Taliban officials on Tuesday flogged six people allegedly accused of ‘wine production and immortality‘ in central Ghor province.
The Islamic Emirate high court confirmed in a statement that the accused individuals were lashed on Tuesday in Firuzkoh, the provincial capital of Ghor province.
Prior to the international community had opposed ‘public execution, flogging, and amputation’. The United Nations, Human Rights Watch, and other advocacy groups have described lashing Afghan men and women as a “cruel act”, and called on Islamic Emirate authorities to respect human rights and values under all circumstances.
The Taliban authorities have increasingly flogged people in public accused of different crimes across the country in recent months. For the first, they publicly executed an alleged person in Farah province on December 7, where high-ranking Taliban leadership had participated to witness the event.

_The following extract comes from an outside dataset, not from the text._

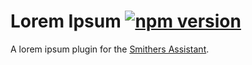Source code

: # Lorem Ipsum [![npm version](https://img.shields.io/npm/v/loremipsum.svg?style=flat)](https://www.npmjs.com/package/loremipsum)

A lorem ipsum plugin for the [Smithers Assistant](https://github.com/SmithersAssistant/smithers).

The United Nations Assistance Mission in Afghanistan (UNAMA), Amnesty International, Human Rights Watch, and several rights groups have described the act as “cruel, inhuman and humiliating”, and repeatedly urged the Taliban authorities to stop public punishment.
However, the Taliban regime continues practicing the rather harsh version of Islamic Sharia laws by re-introducing public execution which includes “public execution, flogging, stoning and amputation” in Afghanistan after more than two decades.